What is asked: Render every line of the data below as a numbered list, omitting any blank lines.

Supplied information:
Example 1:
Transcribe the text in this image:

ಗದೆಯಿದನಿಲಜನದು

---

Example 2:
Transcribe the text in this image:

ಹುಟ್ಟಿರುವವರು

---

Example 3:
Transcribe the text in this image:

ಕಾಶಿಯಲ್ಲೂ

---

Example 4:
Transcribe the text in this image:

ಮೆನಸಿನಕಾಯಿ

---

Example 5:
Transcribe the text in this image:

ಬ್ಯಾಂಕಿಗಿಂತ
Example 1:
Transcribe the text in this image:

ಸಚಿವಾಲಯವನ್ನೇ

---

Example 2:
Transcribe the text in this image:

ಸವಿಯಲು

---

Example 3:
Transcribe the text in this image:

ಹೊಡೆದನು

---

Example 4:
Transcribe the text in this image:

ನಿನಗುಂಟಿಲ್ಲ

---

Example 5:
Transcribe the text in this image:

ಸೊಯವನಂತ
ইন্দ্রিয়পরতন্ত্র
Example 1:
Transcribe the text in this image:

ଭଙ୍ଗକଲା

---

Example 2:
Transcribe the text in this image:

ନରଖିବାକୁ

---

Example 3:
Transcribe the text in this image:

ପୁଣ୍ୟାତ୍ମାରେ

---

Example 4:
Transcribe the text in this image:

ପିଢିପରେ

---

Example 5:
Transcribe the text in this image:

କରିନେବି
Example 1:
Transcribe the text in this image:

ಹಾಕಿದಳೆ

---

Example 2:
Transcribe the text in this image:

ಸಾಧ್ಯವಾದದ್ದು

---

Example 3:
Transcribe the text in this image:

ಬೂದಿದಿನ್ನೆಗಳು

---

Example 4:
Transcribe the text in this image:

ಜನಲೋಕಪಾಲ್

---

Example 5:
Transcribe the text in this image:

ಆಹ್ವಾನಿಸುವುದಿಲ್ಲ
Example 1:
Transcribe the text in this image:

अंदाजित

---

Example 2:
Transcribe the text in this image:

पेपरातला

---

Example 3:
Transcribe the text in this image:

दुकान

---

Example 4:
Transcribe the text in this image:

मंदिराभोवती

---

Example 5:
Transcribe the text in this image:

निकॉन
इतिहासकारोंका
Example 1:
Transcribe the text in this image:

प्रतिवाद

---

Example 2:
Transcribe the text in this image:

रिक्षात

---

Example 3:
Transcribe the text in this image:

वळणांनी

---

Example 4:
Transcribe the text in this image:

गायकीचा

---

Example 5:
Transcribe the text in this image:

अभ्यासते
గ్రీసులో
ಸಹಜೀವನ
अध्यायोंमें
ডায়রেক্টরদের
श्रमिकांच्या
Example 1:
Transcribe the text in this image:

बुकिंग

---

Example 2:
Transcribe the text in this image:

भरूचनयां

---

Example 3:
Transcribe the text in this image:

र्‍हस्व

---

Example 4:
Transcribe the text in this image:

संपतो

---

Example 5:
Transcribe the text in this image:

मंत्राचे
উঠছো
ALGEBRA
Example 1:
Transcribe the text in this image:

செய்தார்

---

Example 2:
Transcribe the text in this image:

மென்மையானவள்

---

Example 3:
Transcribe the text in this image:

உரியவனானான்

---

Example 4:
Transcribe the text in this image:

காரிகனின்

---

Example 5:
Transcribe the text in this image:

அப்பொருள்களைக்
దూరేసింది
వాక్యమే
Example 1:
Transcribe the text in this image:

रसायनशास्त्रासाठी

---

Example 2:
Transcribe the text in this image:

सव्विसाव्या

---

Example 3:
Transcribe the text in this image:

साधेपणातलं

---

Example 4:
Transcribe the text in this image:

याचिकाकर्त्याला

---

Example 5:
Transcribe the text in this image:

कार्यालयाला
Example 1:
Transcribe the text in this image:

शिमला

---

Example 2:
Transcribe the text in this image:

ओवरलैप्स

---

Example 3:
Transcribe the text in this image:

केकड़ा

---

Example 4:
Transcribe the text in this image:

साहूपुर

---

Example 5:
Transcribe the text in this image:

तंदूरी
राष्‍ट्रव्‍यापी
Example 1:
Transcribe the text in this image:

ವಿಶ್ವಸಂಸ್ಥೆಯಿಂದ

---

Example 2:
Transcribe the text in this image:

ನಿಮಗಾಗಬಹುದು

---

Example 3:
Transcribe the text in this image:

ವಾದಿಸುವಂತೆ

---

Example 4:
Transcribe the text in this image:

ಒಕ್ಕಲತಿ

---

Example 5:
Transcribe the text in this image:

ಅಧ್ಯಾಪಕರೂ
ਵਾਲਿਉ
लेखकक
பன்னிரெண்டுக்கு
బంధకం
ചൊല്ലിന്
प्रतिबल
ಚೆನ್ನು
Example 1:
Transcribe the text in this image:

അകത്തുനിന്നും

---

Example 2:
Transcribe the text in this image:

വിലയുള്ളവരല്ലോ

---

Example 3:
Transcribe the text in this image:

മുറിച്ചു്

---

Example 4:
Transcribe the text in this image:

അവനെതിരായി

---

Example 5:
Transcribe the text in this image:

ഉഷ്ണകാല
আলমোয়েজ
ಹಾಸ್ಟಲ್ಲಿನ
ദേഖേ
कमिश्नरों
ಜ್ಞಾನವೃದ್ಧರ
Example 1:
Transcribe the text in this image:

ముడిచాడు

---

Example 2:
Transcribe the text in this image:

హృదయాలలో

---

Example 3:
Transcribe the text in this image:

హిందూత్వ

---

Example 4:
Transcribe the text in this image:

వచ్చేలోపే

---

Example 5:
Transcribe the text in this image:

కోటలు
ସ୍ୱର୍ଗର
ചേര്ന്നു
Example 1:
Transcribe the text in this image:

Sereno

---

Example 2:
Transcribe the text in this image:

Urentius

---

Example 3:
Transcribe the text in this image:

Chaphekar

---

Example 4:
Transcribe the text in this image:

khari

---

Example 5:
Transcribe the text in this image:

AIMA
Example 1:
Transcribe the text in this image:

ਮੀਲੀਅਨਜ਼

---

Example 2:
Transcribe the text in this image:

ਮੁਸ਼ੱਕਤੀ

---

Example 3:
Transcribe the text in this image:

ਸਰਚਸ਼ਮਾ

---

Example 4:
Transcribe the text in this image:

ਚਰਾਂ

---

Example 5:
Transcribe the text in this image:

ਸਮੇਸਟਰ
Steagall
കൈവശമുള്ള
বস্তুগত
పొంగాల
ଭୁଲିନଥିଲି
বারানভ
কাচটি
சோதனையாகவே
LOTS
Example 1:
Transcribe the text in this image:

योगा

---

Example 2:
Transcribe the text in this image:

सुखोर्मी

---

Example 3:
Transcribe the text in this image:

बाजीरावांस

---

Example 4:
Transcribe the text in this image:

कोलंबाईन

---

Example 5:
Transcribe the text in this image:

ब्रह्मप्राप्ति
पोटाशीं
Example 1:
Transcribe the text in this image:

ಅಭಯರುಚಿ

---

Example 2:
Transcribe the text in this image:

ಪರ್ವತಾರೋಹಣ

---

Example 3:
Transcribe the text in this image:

Exercise solution:
1. Example 1:
2. Transcribe the text in this image:
3. ಗದೆಯಿದನಿಲಜನದು
4. ---
5. Example 2:
6. Transcribe the text in this image:
7. ಹುಟ್ಟಿರುವವರು
8. ---
9. Example 3:
10. Transcribe the text in this image:
11. ಕಾಶಿಯಲ್ಲೂ
12. ---
13. Example 4:
14. Transcribe the text in this image:
15. ಮೆನಸಿನಕಾಯಿ
16. ---
17. Example 5:
18. Transcribe the text in this image:
19. ಬ್ಯಾಂಕಿಗಿಂತ
20. Example 1:
21. Transcribe the text in this image:
22. ಸಚಿವಾಲಯವನ್ನೇ
23. ---
24. Example 2:
25. Transcribe the text in this image:
26. ಸವಿಯಲು
27. ---
28. Example 3:
29. Transcribe the text in this image:
30. ಹೊಡೆದನು
31. ---
32. Example 4:
33. Transcribe the text in this image:
34. ನಿನಗುಂಟಿಲ್ಲ
35. ---
36. Example 5:
37. Transcribe the text in this image:
38. ಸೊಯವನಂತ
39. ইন্দ্রিয়পরতন্ত্র
40. Example 1:
41. Transcribe the text in this image:
42. ଭଙ୍ଗକଲା
43. ---
44. Example 2:
45. Transcribe the text in this image:
46. ନରଖିବାକୁ
47. ---
48. Example 3:
49. Transcribe the text in this image:
50. ପୁଣ୍ୟାତ୍ମାରେ
51. ---
52. Example 4:
53. Transcribe the text in this image:
54. ପିଢିପରେ
55. ---
56. Example 5:
57. Transcribe the text in this image:
58. କରିନେବି
59. Example 1:
60. Transcribe the text in this image:
61. ಹಾಕಿದಳೆ
62. ---
63. Example 2:
64. Transcribe the text in this image:
65. ಸಾಧ್ಯವಾದದ್ದು
66. ---
67. Example 3:
68. Transcribe the text in this image:
69. ಬೂದಿದಿನ್ನೆಗಳು
70. ---
71. Example 4:
72. Transcribe the text in this image:
73. ಜನಲೋಕಪಾಲ್
74. ---
75. Example 5:
76. Transcribe the text in this image:
77. ಆಹ್ವಾನಿಸುವುದಿಲ್ಲ
78. Example 1:
79. Transcribe the text in this image:
80. अंदाजित
81. ---
82. Example 2:
83. Transcribe the text in this image:
84. पेपरातला
85. ---
86. Example 3:
87. Transcribe the text in this image:
88. दुकान
89. ---
90. Example 4:
91. Transcribe the text in this image:
92. मंदिराभोवती
93. ---
94. Example 5:
95. Transcribe the text in this image:
96. निकॉन
97. इतिहासकारोंका
98. Example 1:
99. Transcribe the text in this image:
100. प्रतिवाद
101. ---
102. Example 2:
103. Transcribe the text in this image:
104. रिक्षात
105. ---
106. Example 3:
107. Transcribe the text in this image:
108. वळणांनी
109. ---
110. Example 4:
111. Transcribe the text in this image:
112. गायकीचा
113. ---
114. Example 5:
115. Transcribe the text in this image:
116. अभ्यासते
117. గ్రీసులో
118. ಸಹಜೀವನ
119. अध्यायोंमें
120. ডায়রেক্টরদের
121. श्रमिकांच्या
122. Example 1:
123. Transcribe the text in this image:
124. बुकिंग
125. ---
126. Example 2:
127. Transcribe the text in this image:
128. भरूचनयां
129. ---
130. Example 3:
131. Transcribe the text in this image:
132. र्‍हस्व
133. ---
134. Example 4:
135. Transcribe the text in this image:
136. संपतो
137. ---
138. Example 5:
139. Transcribe the text in this image:
140. मंत्राचे
141. উঠছো
142. ALGEBRA
143. Example 1:
144. Transcribe the text in this image:
145. செய்தார்
146. ---
147. Example 2:
148. Transcribe the text in this image:
149. மென்மையானவள்
150. ---
151. Example 3:
152. Transcribe the text in this image:
153. உரியவனானான்
154. ---
155. Example 4:
156. Transcribe the text in this image:
157. காரிகனின்
158. ---
159. Example 5:
160. Transcribe the text in this image:
161. அப்பொருள்களைக்
162. దూరేసింది
163. వాక్యమే
164. Example 1:
165. Transcribe the text in this image:
166. रसायनशास्त्रासाठी
167. ---
168. Example 2:
169. Transcribe the text in this image:
170. सव्विसाव्या
171. ---
172. Example 3:
173. Transcribe the text in this image:
174. साधेपणातलं
175. ---
176. Example 4:
177. Transcribe the text in this image:
178. याचिकाकर्त्याला
179. ---
180. Example 5:
181. Transcribe the text in this image:
182. कार्यालयाला
183. Example 1:
184. Transcribe the text in this image:
185. शिमला
186. ---
187. Example 2:
188. Transcribe the text in this image:
189. ओवरलैप्स
190. ---
191. Example 3:
192. Transcribe the text in this image:
193. केकड़ा
194. ---
195. Example 4:
196. Transcribe the text in this image:
197. साहूपुर
198. ---
199. Example 5:
200. Transcribe the text in this image:
201. तंदूरी
202. राष्‍ट्रव्‍यापी
203. Example 1:
204. Transcribe the text in this image:
205. ವಿಶ್ವಸಂಸ್ಥೆಯಿಂದ
206. ---
207. Example 2:
208. Transcribe the text in this image:
209. ನಿಮಗಾಗಬಹುದು
210. ---
211. Example 3:
212. Transcribe the text in this image:
213. ವಾದಿಸುವಂತೆ
214. ---
215. Example 4:
216. Transcribe the text in this image:
217. ಒಕ್ಕಲತಿ
218. ---
219. Example 5:
220. Transcribe the text in this image:
221. ಅಧ್ಯಾಪಕರೂ
222. ਵਾਲਿਉ
223. लेखकक
224. பன்னிரெண்டுக்கு
225. బంధకం
226. ചൊല്ലിന്
227. प्रतिबल
228. ಚೆನ್ನು
229. Example 1:
230. Transcribe the text in this image:
231. അകത്തുനിന്നും
232. ---
233. Example 2:
234. Transcribe the text in this image:
235. വിലയുള്ളവരല്ലോ
236. ---
237. Example 3:
238. Transcribe the text in this image:
239. മുറിച്ചു്
240. ---
241. Example 4:
242. Transcribe the text in this image:
243. അവനെതിരായി
244. ---
245. Example 5:
246. Transcribe the text in this image:
247. ഉഷ്ണകാല
248. আলমোয়েজ
249. ಹಾಸ್ಟಲ್ಲಿನ
250. ദേഖേ
251. कमिश्नरों
252. ಜ್ಞಾನವೃದ್ಧರ
253. Example 1:
254. Transcribe the text in this image:
255. ముడిచాడు
256. ---
257. Example 2:
258. Transcribe the text in this image:
259. హృదయాలలో
260. ---
261. Example 3:
262. Transcribe the text in this image:
263. హిందూత్వ
264. ---
265. Example 4:
266. Transcribe the text in this image:
267. వచ్చేలోపే
268. ---
269. Example 5:
270. Transcribe the text in this image:
271. కోటలు
272. ସ୍ୱର୍ଗର
273. ചേര്ന്നു
274. Example 1:
275. Transcribe the text in this image:
276. Sereno
277. ---
278. Example 2:
279. Transcribe the text in this image:
280. Urentius
281. ---
282. Example 3:
283. Transcribe the text in this image:
284. Chaphekar
285. ---
286. Example 4:
287. Transcribe the text in this image:
288. khari
289. ---
290. Example 5:
291. Transcribe the text in this image:
292. AIMA
293. Example 1:
294. Transcribe the text in this image:
295. ਮੀਲੀਅਨਜ਼
296. ---
297. Example 2:
298. Transcribe the text in this image:
299. ਮੁਸ਼ੱਕਤੀ
300. ---
301. Example 3:
302. Transcribe the text in this image:
303. ਸਰਚਸ਼ਮਾ
304. ---
305. Example 4:
306. Transcribe the text in this image:
307. ਚਰਾਂ
308. ---
309. Example 5:
310. Transcribe the text in this image:
311. ਸਮੇਸਟਰ
312. Steagall
313. കൈവശമുള്ള
314. বস্তুগত
315. పొంగాల
316. ଭୁଲିନଥିଲି
317. বারানভ
318. কাচটি
319. சோதனையாகவே
320. LOTS
321. Example 1:
322. Transcribe the text in this image:
323. योगा
324. ---
325. Example 2:
326. Transcribe the text in this image:
327. सुखोर्मी
328. ---
329. Example 3:
330. Transcribe the text in this image:
331. बाजीरावांस
332. ---
333. Example 4:
334. Transcribe the text in this image:
335. कोलंबाईन
336. ---
337. Example 5:
338. Transcribe the text in this image:
339. ब्रह्मप्राप्ति
340. पोटाशीं
341. Example 1:
342. Transcribe the text in this image:
343. ಅಭಯರುಚಿ
344. ---
345. Example 2:
346. Transcribe the text in this image:
347. ಪರ್ವತಾರೋಹಣ
348. ---
349. Example 3:
350. Transcribe the text in this image:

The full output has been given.